IBM/Lotus is taking a page out of rival Microsoft's playbook by focusing much of its conference on developers in the hope that the legions of Notes developers can help smooth the integration between the traditional Notes/ Domino platform and the next-generation Java-based Workplace environment.

That transition has been anything but smooth thus far.
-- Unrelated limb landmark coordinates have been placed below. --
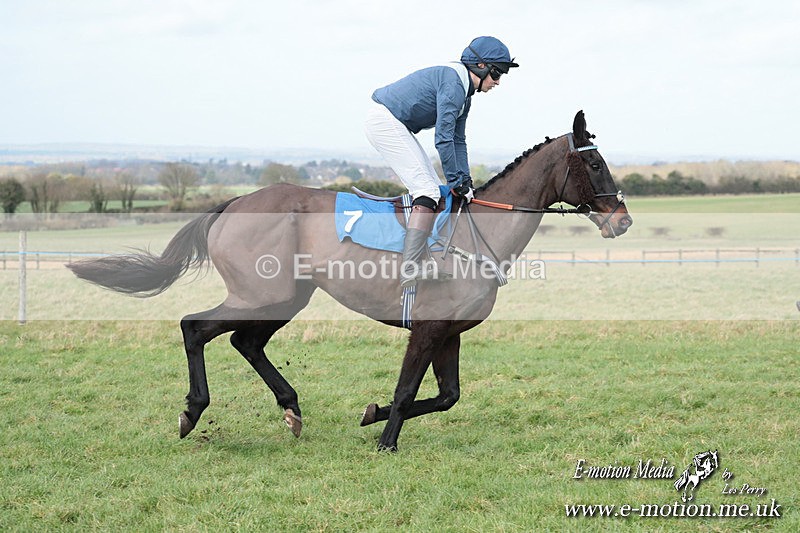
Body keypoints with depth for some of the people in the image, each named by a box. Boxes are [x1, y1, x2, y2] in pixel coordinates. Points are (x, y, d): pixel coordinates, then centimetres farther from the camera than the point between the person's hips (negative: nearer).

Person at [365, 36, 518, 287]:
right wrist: (456, 181, -15)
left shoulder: (464, 92, 14)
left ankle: (420, 265, 14)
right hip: (384, 120, -11)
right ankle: (410, 271, -21)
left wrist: (465, 181, 10)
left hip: (395, 125, 11)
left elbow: (458, 140, 18)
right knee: (427, 191, -15)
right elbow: (443, 137, -21)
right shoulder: (453, 82, -19)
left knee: (432, 189, 12)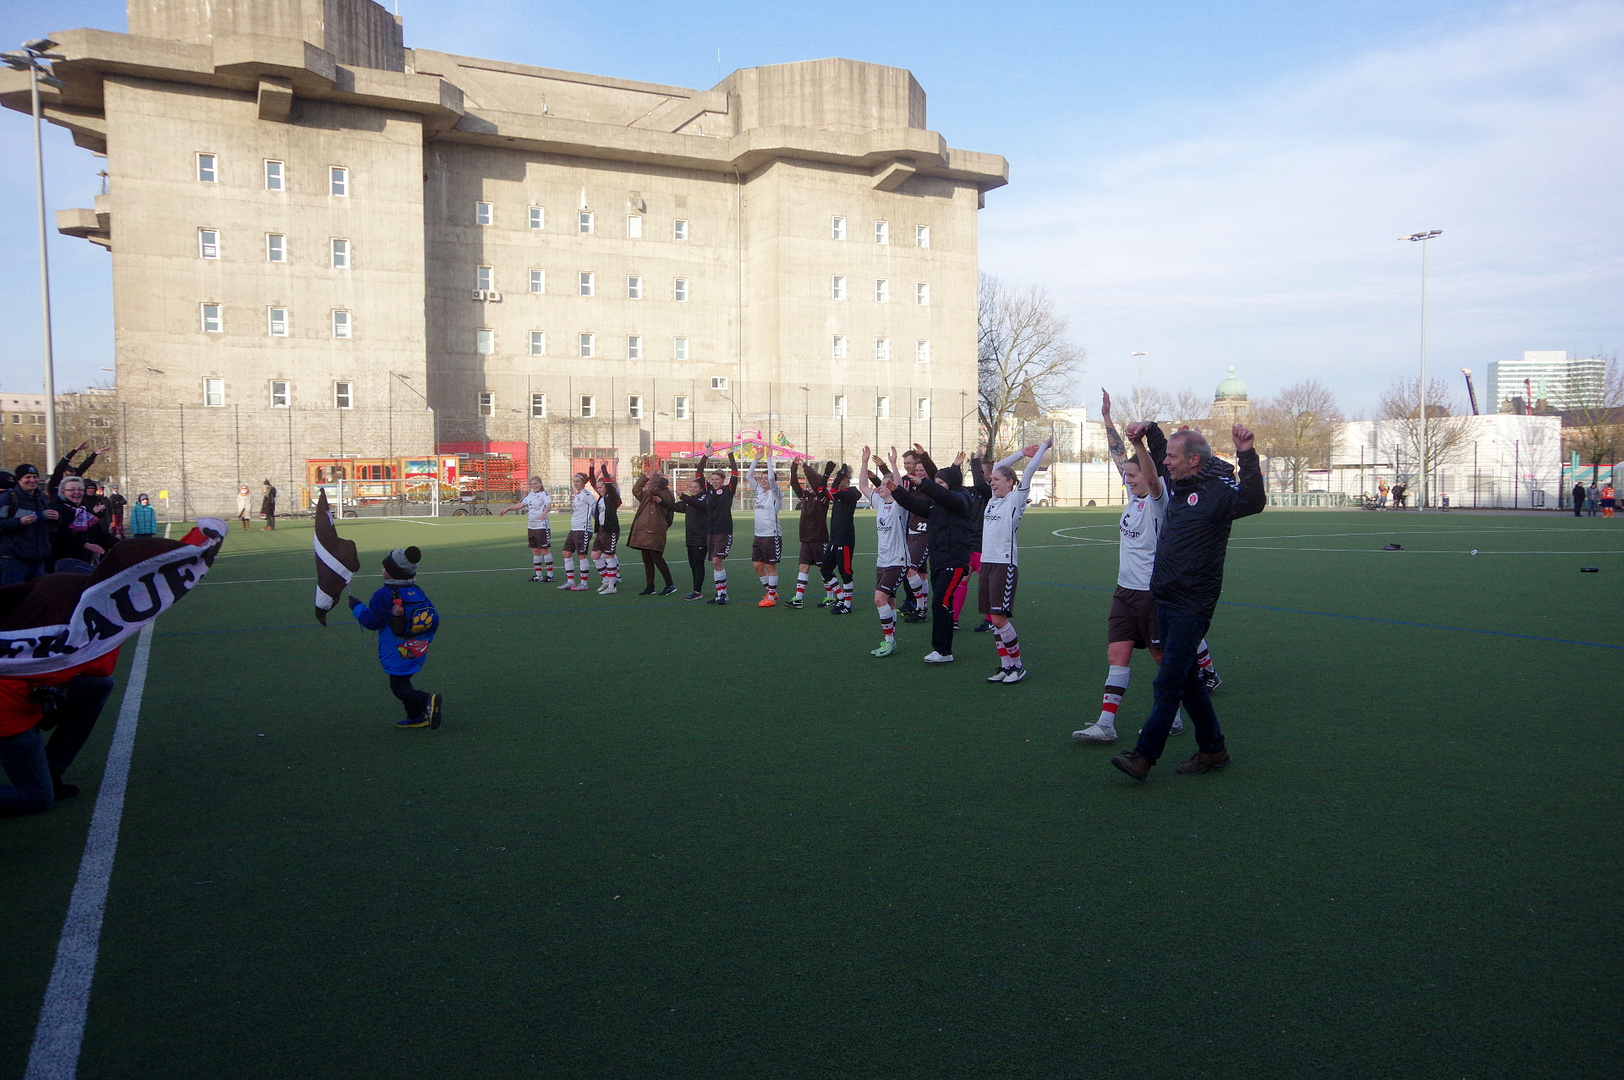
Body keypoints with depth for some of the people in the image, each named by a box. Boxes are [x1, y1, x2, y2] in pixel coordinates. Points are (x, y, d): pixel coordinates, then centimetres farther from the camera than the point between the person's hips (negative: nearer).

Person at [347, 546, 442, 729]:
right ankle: (416, 717, 19)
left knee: (399, 687, 0)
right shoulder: (418, 592, 5)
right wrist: (426, 640, 22)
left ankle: (427, 701, -25)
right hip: (419, 652, 7)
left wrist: (356, 607, -2)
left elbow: (372, 621, -16)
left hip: (397, 654, -7)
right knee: (403, 682, 21)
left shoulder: (384, 595, -15)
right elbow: (434, 619, 8)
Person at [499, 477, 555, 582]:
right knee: (535, 550, 10)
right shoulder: (530, 495, 15)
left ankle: (550, 575, -2)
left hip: (542, 526, -8)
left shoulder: (544, 494, -8)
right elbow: (521, 505, 25)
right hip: (531, 527, 8)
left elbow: (549, 505, -24)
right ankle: (538, 575, 18)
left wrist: (544, 512, -44)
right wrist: (507, 509, 24)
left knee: (544, 549, -7)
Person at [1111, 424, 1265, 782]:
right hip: (1165, 601, 9)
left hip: (1191, 606, -9)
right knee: (1186, 679, 15)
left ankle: (1143, 756, -5)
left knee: (1169, 682, -7)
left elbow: (1253, 502, -33)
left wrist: (1247, 456, -39)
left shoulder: (1218, 490, -13)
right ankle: (1213, 748, 27)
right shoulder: (1181, 487, 12)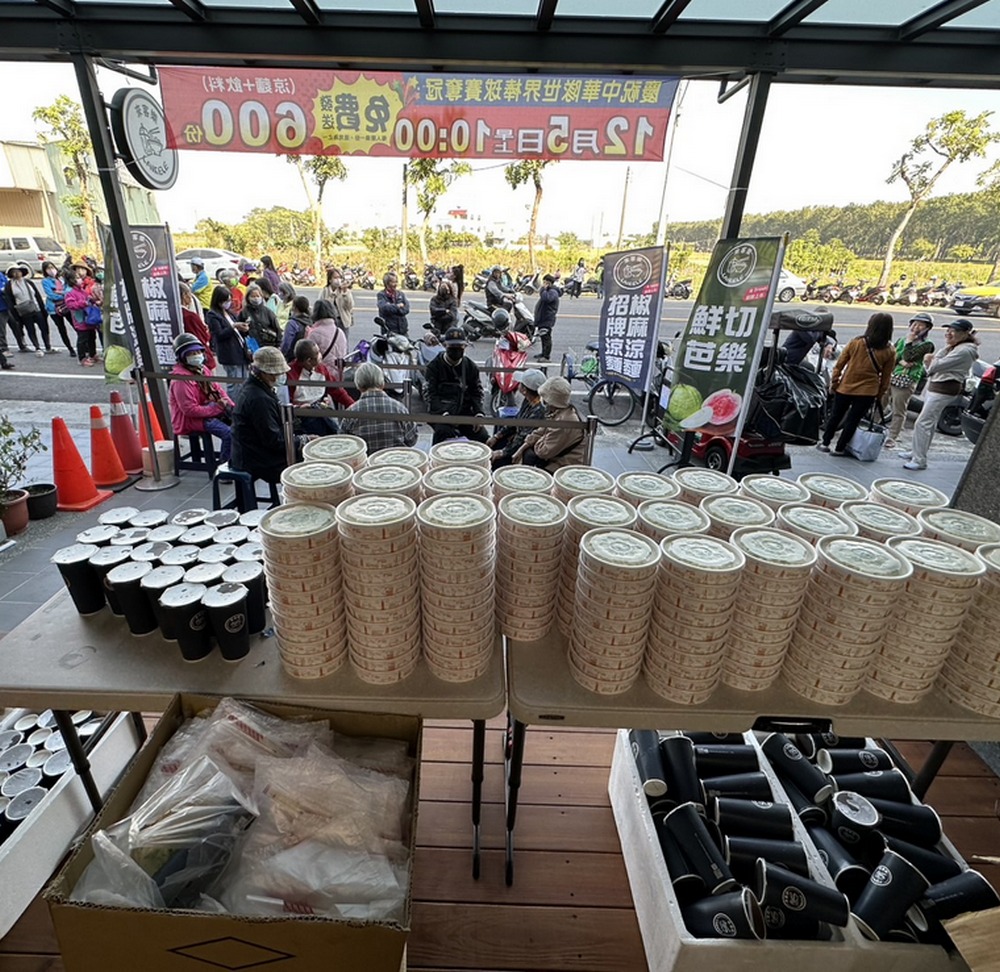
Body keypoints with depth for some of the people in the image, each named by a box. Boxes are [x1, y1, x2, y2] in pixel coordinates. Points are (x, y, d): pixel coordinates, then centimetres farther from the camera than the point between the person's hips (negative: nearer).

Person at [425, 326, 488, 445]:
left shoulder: (470, 366, 12)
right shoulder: (434, 366, 1)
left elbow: (477, 392, 12)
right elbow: (431, 394, -6)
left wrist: (478, 413, -7)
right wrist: (443, 413, -24)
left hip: (465, 412, 3)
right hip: (440, 413, -3)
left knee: (483, 437, -14)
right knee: (443, 431, -34)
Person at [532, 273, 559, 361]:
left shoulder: (552, 292, -15)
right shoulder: (548, 291, 20)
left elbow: (546, 298, -35)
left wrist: (543, 289, -25)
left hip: (547, 320, -11)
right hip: (543, 319, 11)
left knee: (546, 338, -9)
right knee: (543, 337, 18)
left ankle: (546, 356, -8)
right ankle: (544, 353, 29)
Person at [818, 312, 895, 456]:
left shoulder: (856, 342, -8)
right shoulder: (890, 352, -5)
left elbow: (839, 364, -5)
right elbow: (886, 377, 1)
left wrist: (834, 381, 6)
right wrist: (880, 394, 11)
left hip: (845, 387, 0)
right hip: (868, 392, 0)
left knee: (835, 416, 15)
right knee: (853, 420, 8)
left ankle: (825, 443, 21)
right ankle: (840, 448, 11)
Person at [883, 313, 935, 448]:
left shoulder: (926, 344, 0)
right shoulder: (901, 340, 16)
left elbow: (908, 356, -14)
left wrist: (909, 342, -3)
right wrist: (900, 362, -13)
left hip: (905, 382, -4)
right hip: (889, 377, 5)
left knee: (898, 412, -1)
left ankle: (892, 438, 4)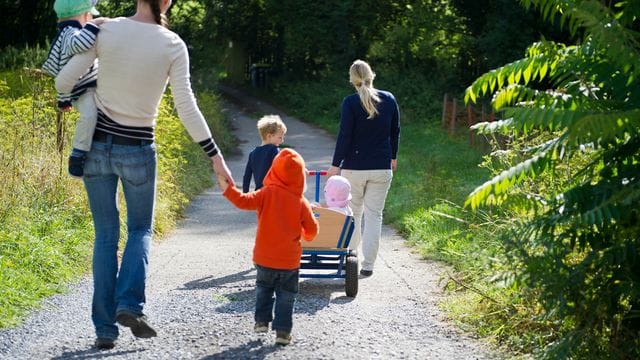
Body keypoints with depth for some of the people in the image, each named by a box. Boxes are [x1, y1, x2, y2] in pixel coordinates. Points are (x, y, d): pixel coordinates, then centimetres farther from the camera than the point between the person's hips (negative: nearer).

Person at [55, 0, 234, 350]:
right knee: (140, 229, 18)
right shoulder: (172, 45, -9)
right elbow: (187, 108, -9)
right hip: (138, 150, -1)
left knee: (105, 235, 11)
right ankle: (130, 304, -5)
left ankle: (104, 328, 8)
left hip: (97, 146, 1)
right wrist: (214, 154, -1)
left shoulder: (106, 30, -7)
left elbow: (64, 82, -6)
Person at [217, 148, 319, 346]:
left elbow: (245, 201, -20)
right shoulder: (301, 202, -7)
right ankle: (282, 330, 2)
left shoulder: (267, 193, -11)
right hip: (289, 260, 0)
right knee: (286, 295, 6)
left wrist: (228, 189, -10)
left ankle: (262, 320, 20)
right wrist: (307, 236, 21)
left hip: (265, 257, 1)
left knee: (263, 288, 22)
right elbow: (312, 228, -1)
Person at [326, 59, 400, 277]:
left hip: (354, 167, -2)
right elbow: (395, 132, 10)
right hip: (382, 168, 2)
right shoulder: (389, 99, 1)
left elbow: (344, 136, -12)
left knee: (353, 213, 14)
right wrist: (393, 157, 24)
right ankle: (368, 265, 3)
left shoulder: (350, 103, -10)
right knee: (374, 215, 5)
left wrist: (335, 165, -5)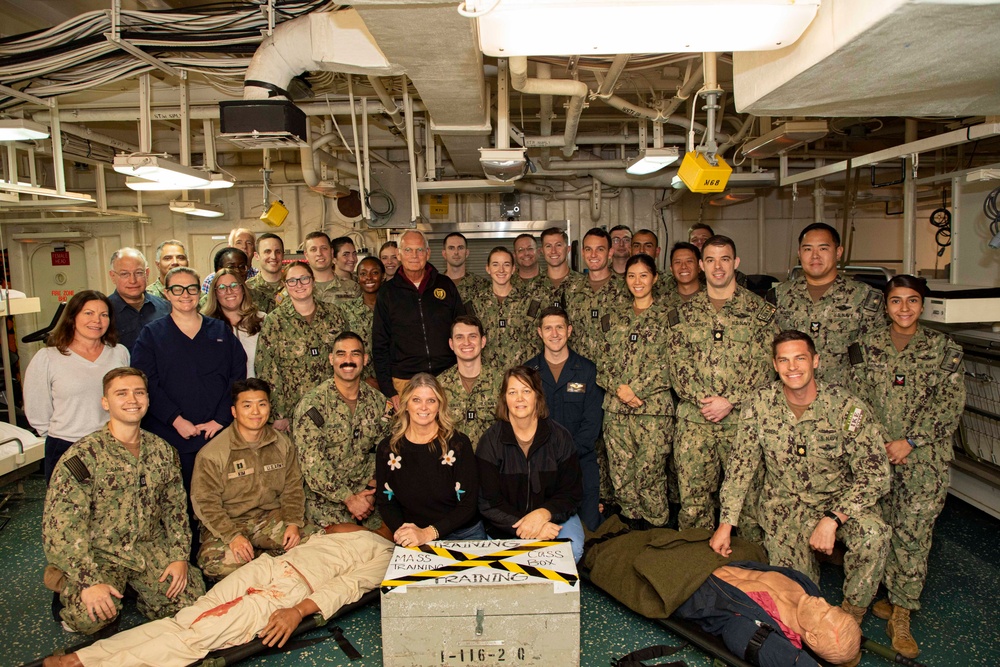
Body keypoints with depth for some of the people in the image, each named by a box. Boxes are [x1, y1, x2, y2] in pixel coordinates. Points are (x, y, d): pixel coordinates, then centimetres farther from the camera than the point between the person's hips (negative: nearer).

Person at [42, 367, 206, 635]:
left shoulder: (163, 450, 2)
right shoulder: (83, 455, -13)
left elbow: (176, 506, 9)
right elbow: (60, 528, -16)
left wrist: (180, 556, -3)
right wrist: (89, 581, -23)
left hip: (151, 548, 4)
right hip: (99, 553, -4)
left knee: (190, 597, -14)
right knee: (92, 616, -28)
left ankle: (133, 585, 14)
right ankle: (68, 586, 7)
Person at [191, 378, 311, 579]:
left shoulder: (283, 445, 2)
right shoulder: (211, 454, -11)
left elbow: (292, 489, 6)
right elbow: (205, 503, -11)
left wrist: (293, 523, -11)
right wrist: (232, 536, -24)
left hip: (271, 517, 3)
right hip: (228, 523, -3)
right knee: (214, 562, -33)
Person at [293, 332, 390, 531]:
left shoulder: (377, 400, 4)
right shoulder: (312, 403, -11)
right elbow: (311, 463, -16)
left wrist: (371, 490, -9)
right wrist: (348, 498, -16)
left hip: (367, 493, 4)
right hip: (327, 498, -4)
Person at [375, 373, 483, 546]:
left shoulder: (459, 443, -2)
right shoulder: (387, 448, 5)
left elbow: (468, 504, -4)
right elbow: (385, 501, 10)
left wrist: (427, 533, -14)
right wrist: (402, 531, -9)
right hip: (411, 543, 1)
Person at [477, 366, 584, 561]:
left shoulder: (560, 437, 0)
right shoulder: (491, 441, -4)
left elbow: (571, 494, 0)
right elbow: (488, 503, -7)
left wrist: (544, 513, -20)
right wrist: (522, 525, -23)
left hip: (553, 517, 1)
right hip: (506, 529, -1)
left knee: (572, 550, -28)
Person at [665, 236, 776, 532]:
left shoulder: (760, 310, 4)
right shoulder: (684, 313, 10)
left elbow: (767, 365, -3)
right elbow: (677, 363, 3)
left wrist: (731, 402, -12)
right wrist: (701, 398, -11)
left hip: (743, 419, -1)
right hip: (694, 420, 2)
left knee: (748, 495, 4)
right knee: (693, 501, 4)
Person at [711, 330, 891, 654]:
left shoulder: (847, 407, -17)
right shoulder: (760, 406, -9)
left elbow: (874, 473, -18)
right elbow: (740, 465, -3)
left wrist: (832, 519, -29)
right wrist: (726, 524, -7)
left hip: (840, 500, -1)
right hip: (784, 505, 1)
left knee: (872, 534, -32)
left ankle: (851, 616, -6)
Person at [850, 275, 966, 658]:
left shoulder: (944, 348, 5)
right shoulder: (868, 346, 8)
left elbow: (950, 404, -3)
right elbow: (858, 399, 5)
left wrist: (909, 442, -11)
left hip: (924, 456, -1)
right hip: (875, 452, 2)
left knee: (913, 532, -4)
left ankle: (900, 616, 4)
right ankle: (886, 596, 22)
For the past few years, the Lotus faithful have felt that IBM was pushing Workplace and WebSphere and ignoring Notes/Domino even though the company said that was not the case.

"Last year, I walked away from the general session and I was like 'yeah . . . so?'" says Bruce Elgort, manager of information services for Sharp Microelectronics of the Americas. "I just think this is the year we all walk away and we totally understand where they are going and how we [the users] can go there." He says it is clear to him from information leading up to Lotusphere that Notes is not dead; "It is alive and well."

Sales job ahead

That attitude is what IBM/Lotus needs to foster.

"Right now the battle for Lotus is to hold onto its installed base and get them excited about the Workplace generation," says Matt Cain, an analyst with Meta Group. "One of the Holy Grails of the whole transition is for IBM to deploy a development tool that has the ease of use and rapid application development of Domino Designer but on the Java platform."

The goal is part of a larger strategy to launch a strike against Microsoft, pitting IBM's Java-based development tools and WebSphere against Microsoft's Visual Studio and .Net Framework. The battle is for the hearts of developers building applications for full-feature clients such as IBM's Workplace Client Technology and Microsoft's Office.

IBM's newest weapon, the Workplace Designer, will be unveiled at Lotusphere. Workplace Designer is a tool aimed at those familiar with Domino Designer's rapid application development environment. Workplace Designer will incorporate many of the same form and scripting features of the Domino Designer. This will let users build applications based on Java 2 Platform Enterprise Edition (J2EE) that run on Lotus Workplace on the WebSphere platform.